Given records
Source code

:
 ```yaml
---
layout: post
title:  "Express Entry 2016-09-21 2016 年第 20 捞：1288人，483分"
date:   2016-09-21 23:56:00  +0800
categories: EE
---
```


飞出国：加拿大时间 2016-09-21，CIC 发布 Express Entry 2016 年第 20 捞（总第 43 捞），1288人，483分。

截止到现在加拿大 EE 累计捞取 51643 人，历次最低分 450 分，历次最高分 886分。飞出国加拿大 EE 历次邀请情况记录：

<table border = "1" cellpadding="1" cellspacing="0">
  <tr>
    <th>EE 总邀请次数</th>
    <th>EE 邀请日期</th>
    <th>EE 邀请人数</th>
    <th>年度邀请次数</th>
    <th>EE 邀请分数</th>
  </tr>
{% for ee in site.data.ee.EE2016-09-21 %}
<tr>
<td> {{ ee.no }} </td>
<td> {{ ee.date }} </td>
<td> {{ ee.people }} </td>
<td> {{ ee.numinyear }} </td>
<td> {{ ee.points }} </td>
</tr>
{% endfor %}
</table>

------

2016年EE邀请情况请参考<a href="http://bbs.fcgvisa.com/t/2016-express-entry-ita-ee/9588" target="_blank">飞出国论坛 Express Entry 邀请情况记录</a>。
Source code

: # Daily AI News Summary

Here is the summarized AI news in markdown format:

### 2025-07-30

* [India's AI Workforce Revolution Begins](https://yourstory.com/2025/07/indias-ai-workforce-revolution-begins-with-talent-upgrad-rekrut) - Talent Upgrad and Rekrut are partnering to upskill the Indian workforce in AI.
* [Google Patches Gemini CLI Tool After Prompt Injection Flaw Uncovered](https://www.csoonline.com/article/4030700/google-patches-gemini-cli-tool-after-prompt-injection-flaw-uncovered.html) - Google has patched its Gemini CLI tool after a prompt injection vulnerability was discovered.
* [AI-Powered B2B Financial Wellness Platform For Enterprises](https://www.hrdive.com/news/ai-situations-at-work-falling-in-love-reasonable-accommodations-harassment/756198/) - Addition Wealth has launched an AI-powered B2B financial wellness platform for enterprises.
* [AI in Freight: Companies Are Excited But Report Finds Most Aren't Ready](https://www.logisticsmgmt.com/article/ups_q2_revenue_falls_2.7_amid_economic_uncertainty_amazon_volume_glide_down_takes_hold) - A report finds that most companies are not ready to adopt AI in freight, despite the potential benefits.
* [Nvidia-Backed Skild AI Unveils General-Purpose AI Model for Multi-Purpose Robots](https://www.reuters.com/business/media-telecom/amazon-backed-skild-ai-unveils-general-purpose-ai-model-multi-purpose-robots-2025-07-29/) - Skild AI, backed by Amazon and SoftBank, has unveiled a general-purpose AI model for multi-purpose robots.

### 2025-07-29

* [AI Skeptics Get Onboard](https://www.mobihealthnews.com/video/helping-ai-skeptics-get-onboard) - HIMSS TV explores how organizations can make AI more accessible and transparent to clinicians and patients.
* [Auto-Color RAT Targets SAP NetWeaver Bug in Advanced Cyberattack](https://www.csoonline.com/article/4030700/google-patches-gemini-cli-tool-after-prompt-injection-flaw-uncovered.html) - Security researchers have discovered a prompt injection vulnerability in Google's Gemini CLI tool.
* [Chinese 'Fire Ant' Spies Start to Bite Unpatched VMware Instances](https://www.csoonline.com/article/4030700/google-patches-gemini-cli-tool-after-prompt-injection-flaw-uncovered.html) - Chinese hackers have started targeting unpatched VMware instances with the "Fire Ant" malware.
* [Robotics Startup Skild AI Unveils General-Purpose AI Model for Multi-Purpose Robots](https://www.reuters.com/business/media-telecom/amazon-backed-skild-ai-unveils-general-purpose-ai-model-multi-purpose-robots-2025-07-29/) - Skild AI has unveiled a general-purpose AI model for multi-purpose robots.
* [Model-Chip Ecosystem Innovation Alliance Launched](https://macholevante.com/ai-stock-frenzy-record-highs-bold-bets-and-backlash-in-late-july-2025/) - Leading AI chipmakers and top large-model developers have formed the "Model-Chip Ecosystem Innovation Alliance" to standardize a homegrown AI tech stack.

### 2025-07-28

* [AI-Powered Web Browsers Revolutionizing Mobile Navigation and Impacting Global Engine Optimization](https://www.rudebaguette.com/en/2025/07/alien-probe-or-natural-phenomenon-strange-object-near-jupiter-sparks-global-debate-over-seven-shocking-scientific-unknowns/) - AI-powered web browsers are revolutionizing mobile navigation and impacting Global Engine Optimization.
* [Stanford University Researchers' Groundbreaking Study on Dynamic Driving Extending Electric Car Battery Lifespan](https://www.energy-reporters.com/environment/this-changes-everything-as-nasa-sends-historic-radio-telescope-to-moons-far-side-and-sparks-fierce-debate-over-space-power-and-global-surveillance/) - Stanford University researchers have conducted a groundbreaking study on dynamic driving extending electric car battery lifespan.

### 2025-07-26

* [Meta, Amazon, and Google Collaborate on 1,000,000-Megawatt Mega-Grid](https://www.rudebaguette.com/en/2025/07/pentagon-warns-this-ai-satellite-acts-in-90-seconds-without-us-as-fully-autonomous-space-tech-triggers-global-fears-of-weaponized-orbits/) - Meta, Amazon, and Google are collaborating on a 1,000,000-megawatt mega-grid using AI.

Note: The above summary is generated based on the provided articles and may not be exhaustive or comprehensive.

About this task
Line by line, reproduce the records above exactly.

Your solution
Source code

:
 ```yaml
---
layout: post
title:  "Express Entry 2016-09-21 2016 年第 20 捞：1288人，483分"
date:   2016-09-21 23:56:00  +0800
categories: EE
---
```


飞出国：加拿大时间 2016-09-21，CIC 发布 Express Entry 2016 年第 20 捞（总第 43 捞），1288人，483分。

截止到现在加拿大 EE 累计捞取 51643 人，历次最低分 450 分，历次最高分 886分。飞出国加拿大 EE 历次邀请情况记录：

<table border = "1" cellpadding="1" cellspacing="0">
  <tr>
    <th>EE 总邀请次数</th>
    <th>EE 邀请日期</th>
    <th>EE 邀请人数</th>
    <th>年度邀请次数</th>
    <th>EE 邀请分数</th>
  </tr>
{% for ee in site.data.ee.EE2016-09-21 %}
<tr>
<td> {{ ee.no }} </td>
<td> {{ ee.date }} </td>
<td> {{ ee.people }} </td>
<td> {{ ee.numinyear }} </td>
<td> {{ ee.points }} </td>
</tr>
{% endfor %}
</table>

------

2016年EE邀请情况请参考<a href="http://bbs.fcgvisa.com/t/2016-express-entry-ita-ee/9588" target="_blank">飞出国论坛 Express Entry 邀请情况记录</a>。
Source code

: # Daily AI News Summary

Here is the summarized AI news in markdown format:

### 2025-07-30

* [India's AI Workforce Revolution Begins](https://yourstory.com/2025/07/indias-ai-workforce-revolution-begins-with-talent-upgrad-rekrut) - Talent Upgrad and Rekrut are partnering to upskill the Indian workforce in AI.
* [Google Patches Gemini CLI Tool After Prompt Injection Flaw Uncovered](https://www.csoonline.com/article/4030700/google-patches-gemini-cli-tool-after-prompt-injection-flaw-uncovered.html) - Google has patched its Gemini CLI tool after a prompt injection vulnerability was discovered.
* [AI-Powered B2B Financial Wellness Platform For Enterprises](https://www.hrdive.com/news/ai-situations-at-work-falling-in-love-reasonable-accommodations-harassment/756198/) - Addition Wealth has launched an AI-powered B2B financial wellness platform for enterprises.
* [AI in Freight: Companies Are Excited But Report Finds Most Aren't Ready](https://www.logisticsmgmt.com/article/ups_q2_revenue_falls_2.7_amid_economic_uncertainty_amazon_volume_glide_down_takes_hold) - A report finds that most companies are not ready to adopt AI in freight, despite the potential benefits.
* [Nvidia-Backed Skild AI Unveils General-Purpose AI Model for Multi-Purpose Robots](https://www.reuters.com/business/media-telecom/amazon-backed-skild-ai-unveils-general-purpose-ai-model-multi-purpose-robots-2025-07-29/) - Skild AI, backed by Amazon and SoftBank, has unveiled a general-purpose AI model for multi-purpose robots.

### 2025-07-29

* [AI Skeptics Get Onboard](https://www.mobihealthnews.com/video/helping-ai-skeptics-get-onboard) - HIMSS TV explores how organizations can make AI more accessible and transparent to clinicians and patients.
* [Auto-Color RAT Targets SAP NetWeaver Bug in Advanced Cyberattack](https://www.csoonline.com/article/4030700/google-patches-gemini-cli-tool-after-prompt-injection-flaw-uncovered.html) - Security researchers have discovered a prompt injection vulnerability in Google's Gemini CLI tool.
* [Chinese 'Fire Ant' Spies Start to Bite Unpatched VMware Instances](https://www.csoonline.com/article/4030700/google-patches-gemini-cli-tool-after-prompt-injection-flaw-uncovered.html) - Chinese hackers have started targeting unpatched VMware instances with the "Fire Ant" malware.
* [Robotics Startup Skild AI Unveils General-Purpose AI Model for Multi-Purpose Robots](https://www.reuters.com/business/media-telecom/amazon-backed-skild-ai-unveils-general-purpose-ai-model-multi-purpose-robots-2025-07-29/) - Skild AI has unveiled a general-purpose AI model for multi-purpose robots.
* [Model-Chip Ecosystem Innovation Alliance Launched](https://macholevante.com/ai-stock-frenzy-record-highs-bold-bets-and-backlash-in-late-july-2025/) - Leading AI chipmakers and top large-model developers have formed the "Model-Chip Ecosystem Innovation Alliance" to standardize a homegrown AI tech stack.

### 2025-07-28

* [AI-Powered Web Browsers Revolutionizing Mobile Navigation and Impacting Global Engine Optimization](https://www.rudebaguette.com/en/2025/07/alien-probe-or-natural-phenomenon-strange-object-near-jupiter-sparks-global-debate-over-seven-shocking-scientific-unknowns/) - AI-powered web browsers are revolutionizing mobile navigation and impacting Global Engine Optimization.
* [Stanford University Researchers' Groundbreaking Study on Dynamic Driving Extending Electric Car Battery Lifespan](https://www.energy-reporters.com/environment/this-changes-everything-as-nasa-sends-historic-radio-telescope-to-moons-far-side-and-sparks-fierce-debate-over-space-power-and-global-surveillance/) - Stanford University researchers have conducted a groundbreaking study on dynamic driving extending electric car battery lifespan.

### 2025-07-26

* [Meta, Amazon, and Google Collaborate on 1,000,000-Megawatt Mega-Grid](https://www.rudebaguette.com/en/2025/07/pentagon-warns-this-ai-satellite-acts-in-90-seconds-without-us-as-fully-autonomous-space-tech-triggers-global-fears-of-weaponized-orbits/) - Meta, Amazon, and Google are collaborating on a 1,000,000-megawatt mega-grid using AI.

Note: The above summary is generated based on the provided articles and may not be exhaustive or comprehensive.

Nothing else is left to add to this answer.